How to calculate congruence for all $n\in\mathbb{N}$?

Question

We have

$43 \equiv 1 \mod n$.

How to find all $n\in\mathbb{N}$?

So I know formula $b = a + kn$, where $k\in\mathbb{Z}$. It looks to me like I need to calculate all combinations of $k$ and $n$ which will give $42$, or to find all natural numbers which are dividing $42$.

Am I missing something obvious, and if so, what is the easiest way to calculate all n's?

Answer 1

It looks to me like I need to calculate all... natural numbers which are dividing $42$.

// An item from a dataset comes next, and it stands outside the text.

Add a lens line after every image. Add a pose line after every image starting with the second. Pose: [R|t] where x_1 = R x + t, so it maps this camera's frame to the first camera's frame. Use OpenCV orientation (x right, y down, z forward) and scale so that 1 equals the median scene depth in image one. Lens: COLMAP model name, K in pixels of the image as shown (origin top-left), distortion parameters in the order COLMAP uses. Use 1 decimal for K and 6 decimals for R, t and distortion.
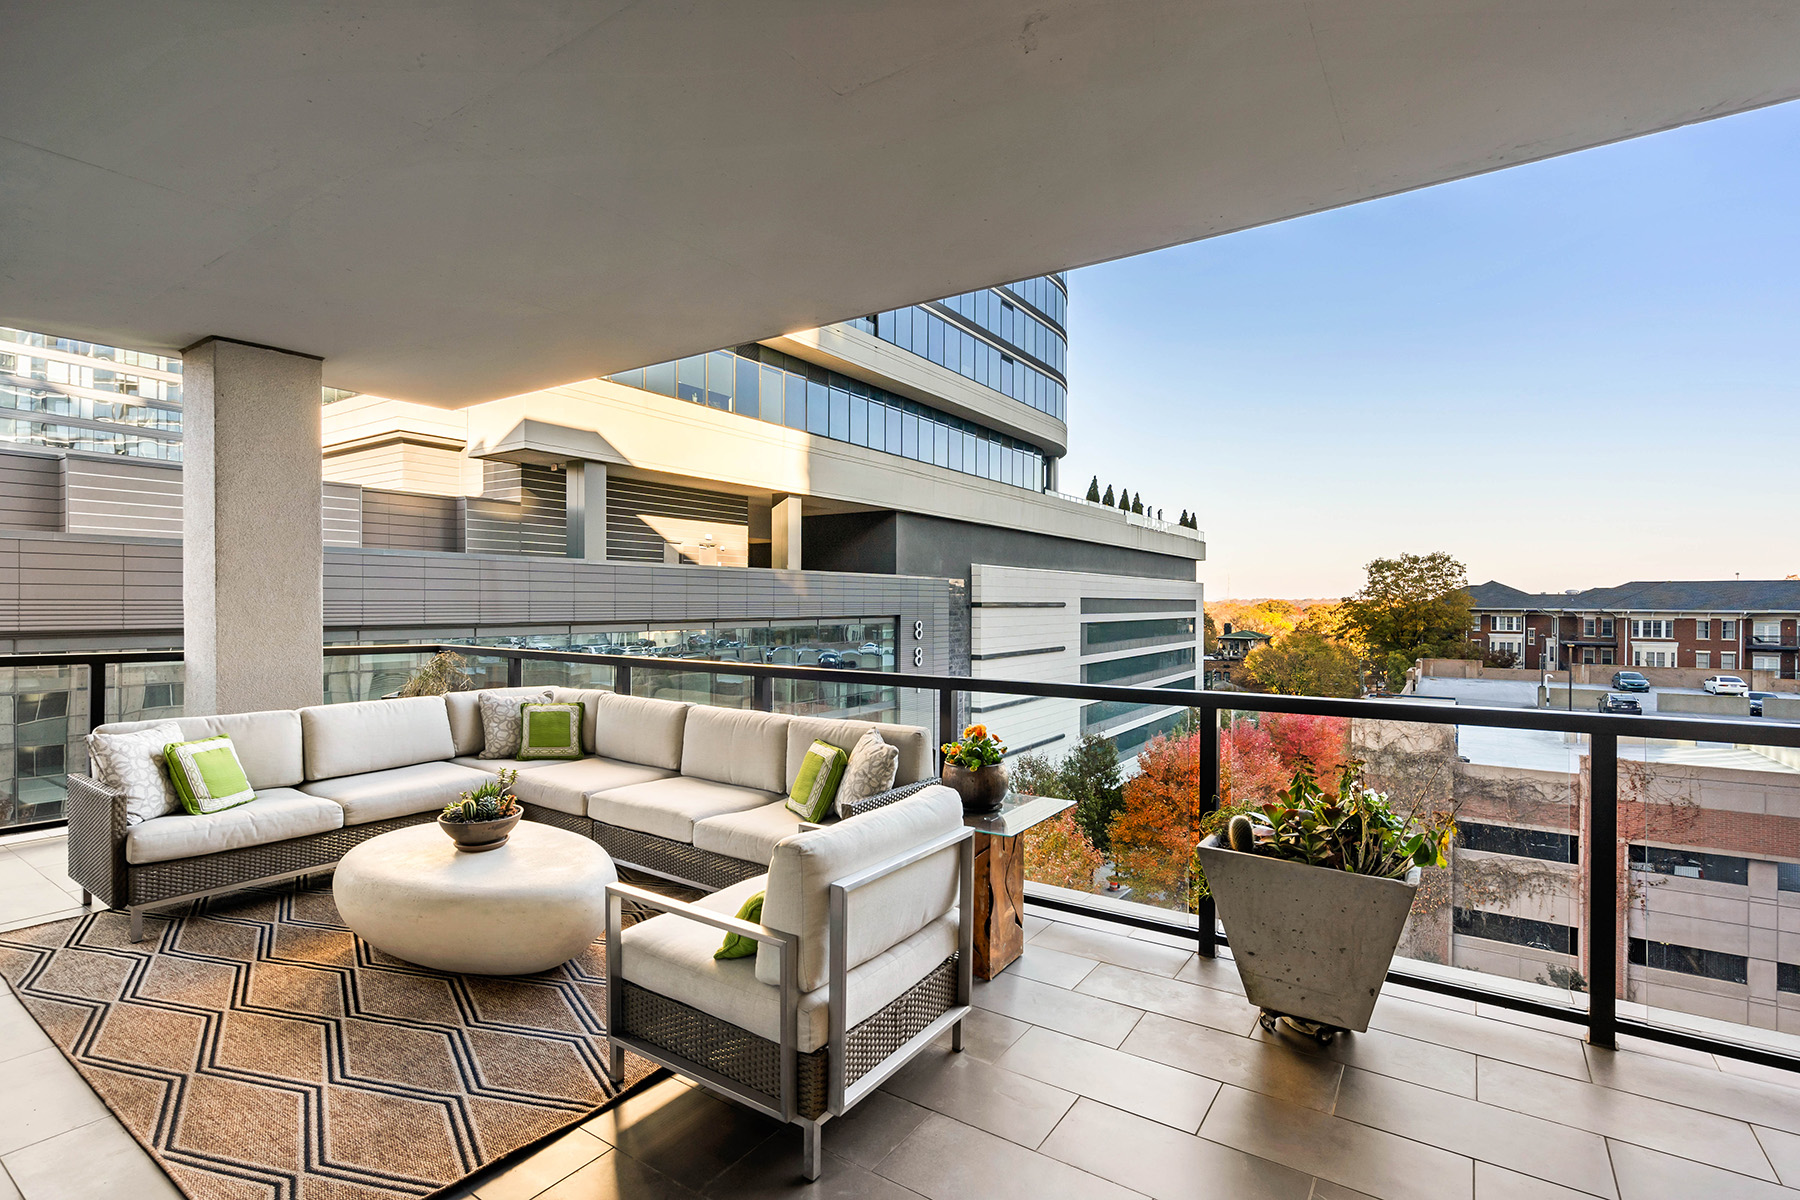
lens RADIAL K [[830.5, 0, 900.0], [0, 830.5, 600.0], [0, 0, 1]] dist [0.000862, -0.000021]
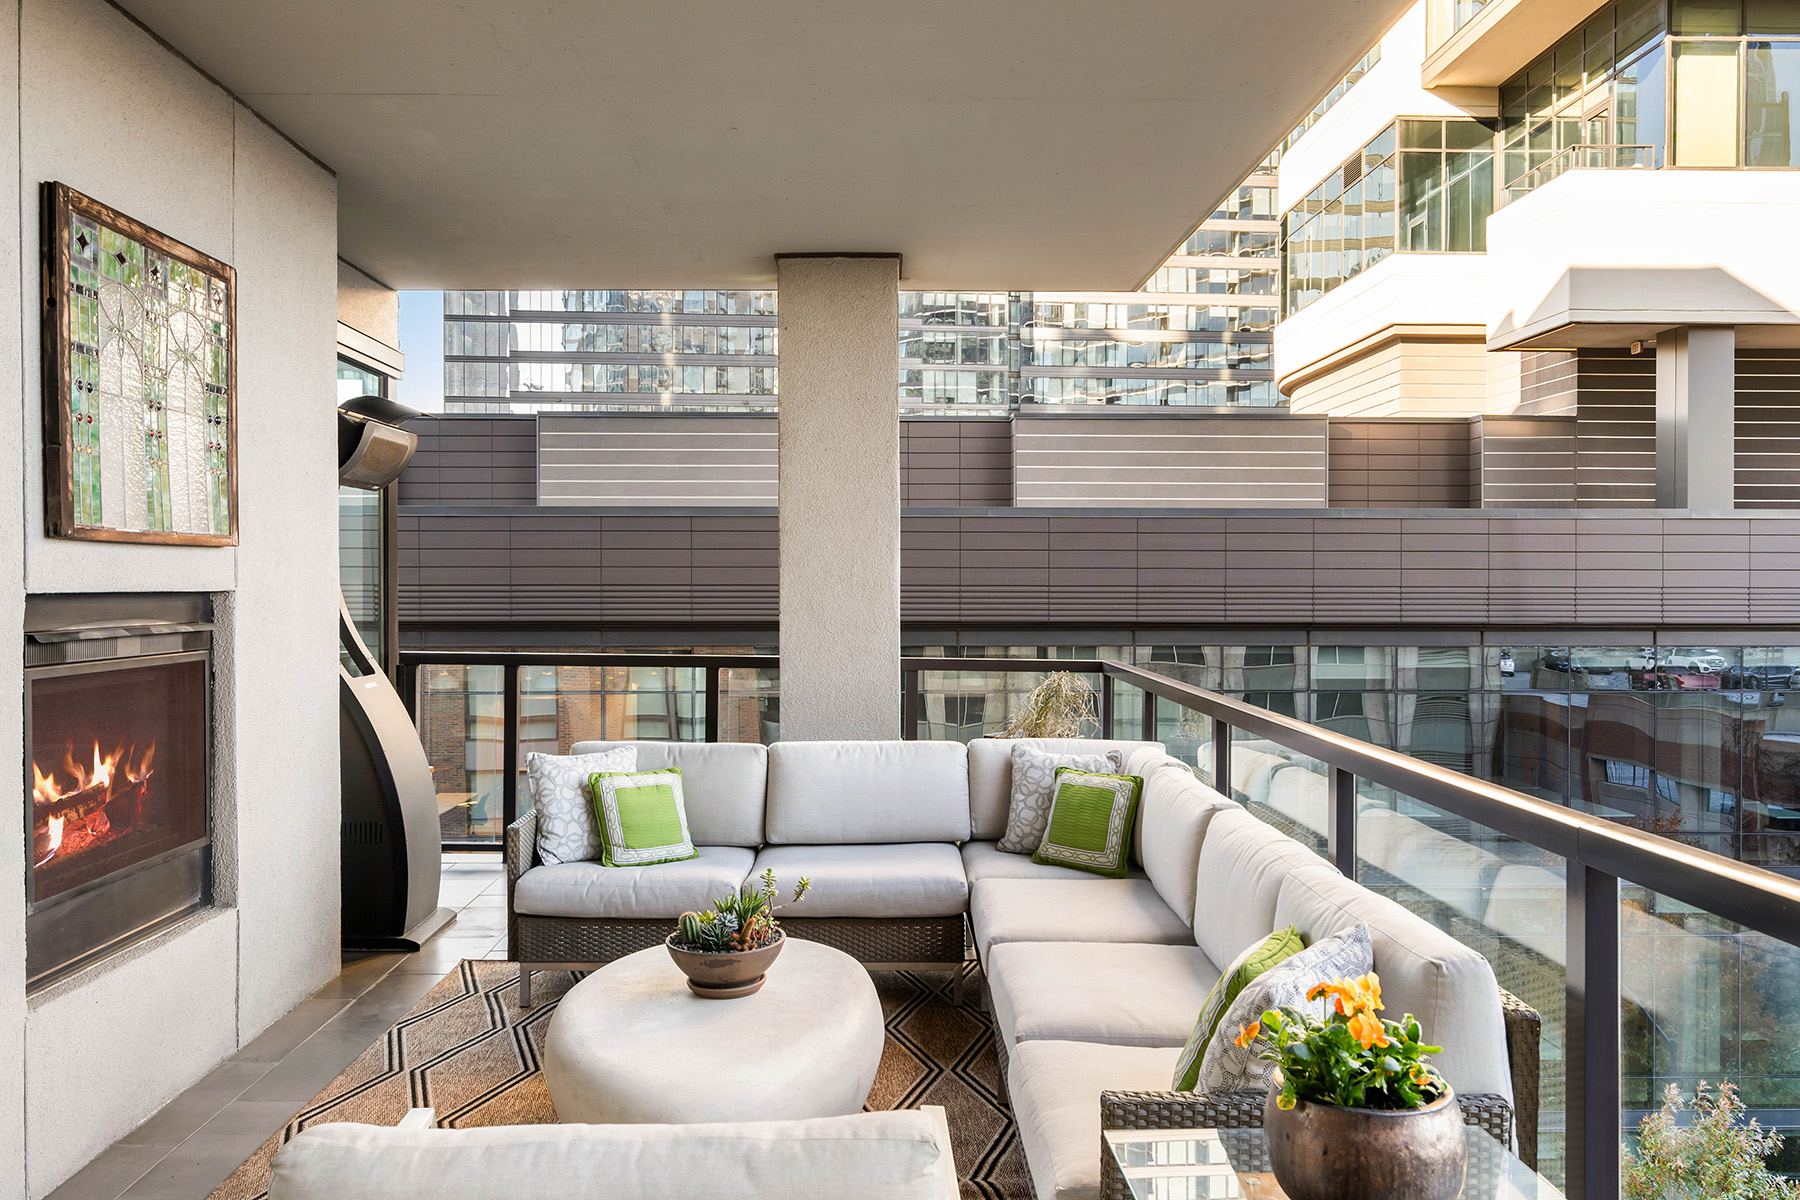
lens RADIAL K [[1375.1, 0, 900.0], [0, 1375.1, 600.0], [0, 0, 1]] dist [0.009105, 0.000411]
pose [[0.591890, 0.007459, -0.805984, 0.073845], [0.002538, 0.999935, 0.011118, -0.001935], [0.806015, -0.008626, 0.591832, 0.086876]]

Am I missing something obvious?

It's true that it suffices to compute all the natural numbers which divide $42$. There are only $8$ (positive) factors of $42$.

Answer 2

Finding all factors of $42$ should be enough. Since $42$ factors as $2\times3\times7$, all factors have the form $2^a3^b7^c$, where $0\le a,b,c\le1$. If you simply need to calculate how many values of $n$ are valid, note that there are $2$ choices each for $a,b,$ and $c$.

Answer 3

$$43 \equiv 1 \mod n \Leftrightarrow 43=q\cdot n+1 \Leftrightarrow q\cdot n =42 \Leftrightarrow q=\frac{42}{n}$$

So $n$ must divide $42=2^1\cdot 3^1\cdot 7^1$, which means that it has $(1+1)(1+1)(1+1)=8$ positive numbers that divide $42$.

Then $n$ cans assume $8$ values.